17. Specksteinverarbeitung


Ortsbezeichnung: Furi (Uf em Furi)

 

Erste Walliser Industrie

Wir verlassen nun den Weiler Furi und beginnen unsere Wanderung talabwärts, die uns in einer Stunde Fussweg bequem nach Zermatt bringen wird.

 

Ein Fussweg führt hinunter in Richtung ze Chännle mit der grossen Station der Bergbahnen. Nach 40 Metern kommen wir an einer alten Stallscheune vorbei.

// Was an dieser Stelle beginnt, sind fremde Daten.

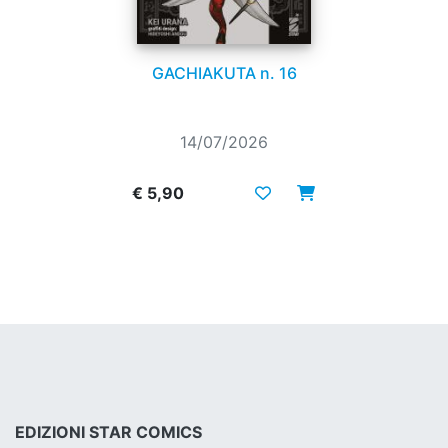
GACHIAKUTA n. 16
14/07/2026
€ 5,90
EDIZIONI STAR COMICS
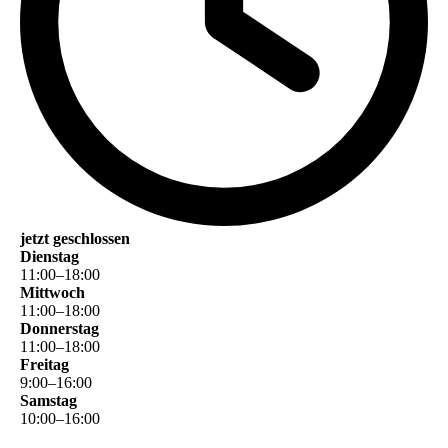
jetzt geschlossen
Dienstag
11
:
00
–
18
:
00
Mittwoch
11
:
00
–
18
:
00
Donnerstag
11
:
00
–
18
:
00
Freitag
9
:
00
–
16
:
00
Samstag
10
:
00
–
16
:
00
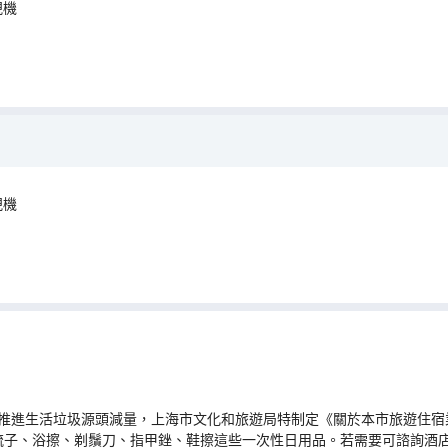
視機
視機
推進生活垃圾源頭減量，上海市文化和旅遊局特制定《關於本市旅遊住宿業
梳子、浴擦、剃鬚刀、指甲銼、鞋擦這些一次性日用品。若需要可諮詢酒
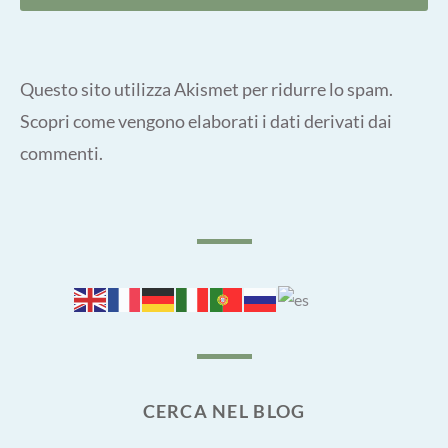
Questo sito utilizza Akismet per ridurre lo spam.
Scopri come vengono elaborati i dati derivati dai
commenti
.
CERCA NEL BLOG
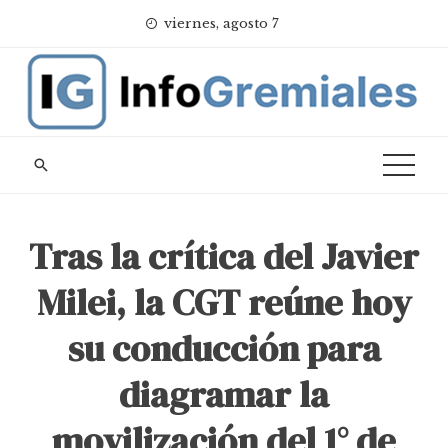
Skip
viernes, agosto 7
to
content
Tras la crítica del Javier
Milei, la CGT reúne hoy
su conducción para
diagramar la
movilización del 1° de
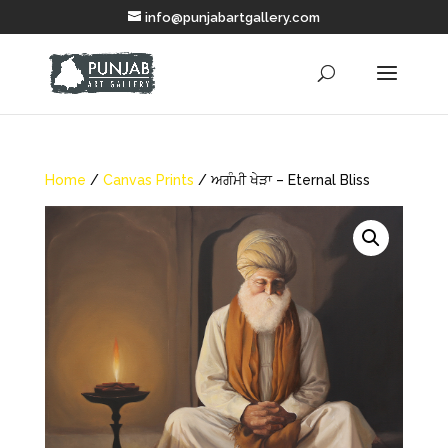
info@punjabartgallery.com
Home
/
Canvas Prints
/ ਅਗੰਮੀ ਖੇੜਾ – Eternal Bliss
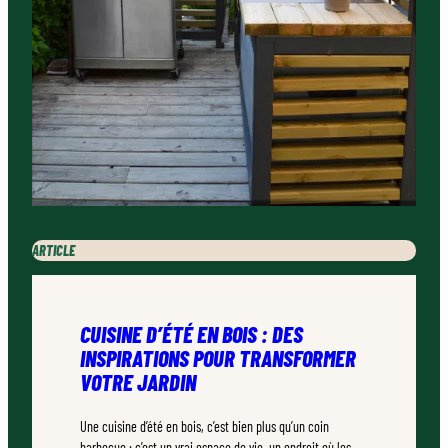
ARTICLE
CUISINE D’ÉTÉ EN BOIS : DES
INSPIRATIONS POUR TRANSFORMER
VOTRE JARDIN
Une cuisine d’été en bois, c’est bien plus qu’un coin
barbecue : c’est un vrai espace de vie, un endroit où les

Die wilden Gwätti, die ausgewitterten Wandbäume und von früheren Arbeitsspuren gekennzeichnete Wandhölzer belegen ein hohes Alter und zeugen vom Zusammenfügen des Bauholzes aus verschiedenen Gebäuden.

 

Auf den taleinwärts liegenden Wiesen verbergen sich Spuren, die auch schon augenzwinkernd als älteste Industrie des Wallis bezeichnet wurden: eine Fabrikation von Gefässen aus Speckstein, die in spätrömischer und mittelalterlicher Zeit in Schwung war. Archäologe Urs Leuzinger berichtet zu dieser aussergewöhnlichen Fundstelle Folgendes:

 

Steinreiches Zermat – Geschirr aus einer Topfdreherei

Giltstein, Lavez oder Speckstein sind synonyme Begriffe für ein talkhaltiges Gestein. Dieses ist so weich, dass man es mit den Fingernägeln ritzen kann, wenn es frisch abgebaut ist. 1966 stiess der Zermatter Hotelier Yvo Biner in der Flur Dossen auf Gletschermühlen sowie einen schmalen höhlenartigen Gang. Dieser entpuppte sich als

Abbaustollen für Giltstein. Mit eisernen Spitzhacken lösten die Bergleute zylindrische Blöcke ab. Die so gewonnenen Rohlinge wurden im Winter mit Schlitten auf das Plateau beim Furi geschleift. Dort befand sich in der Spätantike und im Frühmittelalter (4. bis 8. Jahrhundert) nämlich eine Werkstatt, in der man die Steine zu Gefässen verarbeitete.

 

Über tausend Jahre später hob man auf dem Furi einen Leitungsgraben aus. Dabei kamen Bruchstücke bearbeiteter Giltststeine zum Vorschein. Yvo Biner sammelte viele Halbfabrikate, Abfallstücke und zerbrochene Gefässreste. 2003 gruben ArchäologInnen dann die Fundstelle aus. Neben zahlreichen Produkten der Giltsteinverarbeitung fanden sie eine Trockenmauer sowie eine Feuerstelle. Dazu würde auch ein Wasserkanal gehören, um die Welle der Steindrechslerei anzutreiben. Dieser harrt aber noch der Entdeckung. Das Geschirr aus Speckstein – Becher, Schalen, Schüsseln und Töpfe – war seinerzeit sehr beliebt. Es wird in den spätrömischen Siedlungen und Kastellen zwischen Genfer- und Bodensee gefunden. Mit den Fertigprodukten dieser Manufaktur liegt also ein erster Zermatter Exportschlager vor!

 

Nachdem auf dem Furi bereits 1971 die ersten Stücke von bearbeitetem Giltstein zum Vorschein kamen, folgten hier 1987, 1995, 1996 und 2003 archäologische Untersuchungen. Sie zeigten, dass das Besondere der Fundstelle Furi darin besteht, dass hier vom nahen Abbaugebiet des Giltsteins (auf der Flur Dossen, mit einem Stollen) bis hin zur Werkstatt mit den fertig gedrehten Geschirren die ganze Produktionskette vorliegt. Und vor allem: Zum ersten Mal im Alpenraum gelang es den Archäologen, diese Frühindustrie zu datieren. Die 14C-Daten weisen auf die Jahrhunderte der spätrömischen Zeit und auf das Frühe Mittelalter (4.–8. Jahrhundert nach Chr.). Weitere archäologische Arbeiten würden hier noch Mengen an Material und an Wissen zutage fördern.

 

 

Wir wandern den Weg weiter abwärts, der Station der Bergbahnen entgegen. Beim Restaurant haben wir das Gebiet ze Chännle erreicht.